Thursday, March 22, 2007

AjaxWorld 2007 Day Three (Afternoon)

JSON: Making the "X" in Ajax Superfluous:
The afternoon was off to a good start with Douglas Crockford presenting on JSON. Not much new ground was covered...In a nutshell, JSON is a better way to transfer data than XML. JSON is especially easy to use if you know that the client will be a browser (like it is with Ajax). Since JSON is a subset of JavaScript, the JavaScript engine processes JSON very easily because it is JavaScript.

Some random items mentioned beyond the obvious JSON topics...
  • YAML is a superset of JSON. A YAML decoder is a JSON decoder. And YAML has validators. So if you wanted a JSON validator, a YAML validator would work.
  • Using eval to process JSON text can open security holds. If thats a concern, use a JSON-only parser like string.parseJSON.
  • Crockford was against remote scripting....calling it the "script-tag hack". The problem is that there is no way to vet the script before it executes. The server generating the scripting must be absolutely trusted...this is not always possible in Mashup scenarios.
  • Security Comment - If there is script from 2 or more sources, then the app is not secure.
  • Proposed EcmaScript 4th edition enhancements include new commands available at json.org now.
Here's an application of the supplant function (from the json.org site):

var template = '<table border="{border}"><tr><th>Last</th><td>{last}</td></tr>' +
'<tr><th>First</th><td>{first}</td></tr></table>';


Notice that we have an HTML template with three variables in it. Then
we'll obtain a JSON object containing members that match the variables.


var data = {
"first": "Carl",
"last": "Hollywood",
"border": 2
};

We can then use a supplant method to fill in the template
with the data.


mydiv.innerHTML = template.supplant(data);


Nice! These upcoming EcmaScript enhancements can be used now by importing the small JavaScript functions from json.org.

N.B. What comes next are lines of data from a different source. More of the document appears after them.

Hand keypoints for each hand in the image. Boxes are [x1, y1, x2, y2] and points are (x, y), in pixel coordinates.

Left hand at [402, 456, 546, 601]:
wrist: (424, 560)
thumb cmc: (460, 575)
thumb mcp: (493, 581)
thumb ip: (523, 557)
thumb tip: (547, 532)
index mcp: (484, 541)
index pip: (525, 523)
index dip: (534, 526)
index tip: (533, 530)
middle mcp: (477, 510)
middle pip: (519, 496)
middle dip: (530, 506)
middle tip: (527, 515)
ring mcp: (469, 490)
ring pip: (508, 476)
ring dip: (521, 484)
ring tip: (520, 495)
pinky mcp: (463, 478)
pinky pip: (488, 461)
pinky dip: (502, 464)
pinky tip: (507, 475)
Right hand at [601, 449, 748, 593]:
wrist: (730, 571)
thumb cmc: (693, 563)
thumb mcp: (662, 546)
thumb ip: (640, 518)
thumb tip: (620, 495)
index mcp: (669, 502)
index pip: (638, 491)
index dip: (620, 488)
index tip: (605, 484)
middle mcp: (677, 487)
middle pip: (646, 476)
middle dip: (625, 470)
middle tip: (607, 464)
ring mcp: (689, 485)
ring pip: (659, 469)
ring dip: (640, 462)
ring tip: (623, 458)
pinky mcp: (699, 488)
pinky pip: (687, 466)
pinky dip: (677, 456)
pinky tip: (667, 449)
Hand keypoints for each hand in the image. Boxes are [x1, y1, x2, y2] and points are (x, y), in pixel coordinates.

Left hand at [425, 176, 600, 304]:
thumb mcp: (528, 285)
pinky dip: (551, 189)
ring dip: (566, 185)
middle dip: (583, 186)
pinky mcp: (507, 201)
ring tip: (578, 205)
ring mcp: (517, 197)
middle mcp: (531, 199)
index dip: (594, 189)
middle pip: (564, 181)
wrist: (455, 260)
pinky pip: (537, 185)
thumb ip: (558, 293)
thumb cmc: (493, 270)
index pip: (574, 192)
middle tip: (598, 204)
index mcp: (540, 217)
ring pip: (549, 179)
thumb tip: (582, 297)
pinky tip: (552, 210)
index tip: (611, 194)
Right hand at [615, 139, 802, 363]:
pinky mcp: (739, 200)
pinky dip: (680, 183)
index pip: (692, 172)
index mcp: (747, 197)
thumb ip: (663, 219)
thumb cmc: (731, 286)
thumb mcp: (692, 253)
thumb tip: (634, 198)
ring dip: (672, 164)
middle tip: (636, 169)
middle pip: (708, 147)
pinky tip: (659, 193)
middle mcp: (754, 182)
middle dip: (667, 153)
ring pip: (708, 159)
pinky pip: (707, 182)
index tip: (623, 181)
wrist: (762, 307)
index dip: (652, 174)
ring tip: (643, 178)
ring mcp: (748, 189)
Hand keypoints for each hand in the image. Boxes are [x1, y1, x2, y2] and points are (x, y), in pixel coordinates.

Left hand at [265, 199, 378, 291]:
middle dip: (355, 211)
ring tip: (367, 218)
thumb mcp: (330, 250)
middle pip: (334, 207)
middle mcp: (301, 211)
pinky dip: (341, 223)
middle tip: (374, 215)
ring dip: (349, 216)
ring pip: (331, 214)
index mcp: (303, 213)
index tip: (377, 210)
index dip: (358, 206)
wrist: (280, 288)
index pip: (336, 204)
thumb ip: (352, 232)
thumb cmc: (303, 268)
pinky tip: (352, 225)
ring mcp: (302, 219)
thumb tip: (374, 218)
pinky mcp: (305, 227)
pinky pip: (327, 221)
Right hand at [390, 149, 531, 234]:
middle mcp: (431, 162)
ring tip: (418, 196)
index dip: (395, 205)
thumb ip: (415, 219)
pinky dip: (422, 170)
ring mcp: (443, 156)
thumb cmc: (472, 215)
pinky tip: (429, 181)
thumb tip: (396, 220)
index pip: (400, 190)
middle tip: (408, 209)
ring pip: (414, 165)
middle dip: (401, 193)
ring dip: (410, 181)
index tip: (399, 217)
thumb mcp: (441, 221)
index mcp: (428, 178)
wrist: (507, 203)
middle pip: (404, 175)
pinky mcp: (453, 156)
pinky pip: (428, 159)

In the 2:40pm timeslot, I was looking forward to seeing Clueful 2.0, but it was cancelled. Then I rushed to view "So You Wanna Be a DOM Star" from Molly Holzschlag, but it was cancelled. So my third choice was "Performance-Tune Your Ajax application". This session contained some useful information, but nothing ground-breaking on the topic.

And that ended AjaxWorld for me. There was another vendor presentation followed by 2 more sessions which continued to 7pm....but due to flight schedules, I had to miss those. If I could've stayed longer I would've loved to have seen the following topics...now I will have to wait until I receive the AjaxWorld presentations on DVD.

Ajax-Enable Your Java Application with DWR -- I love DWR!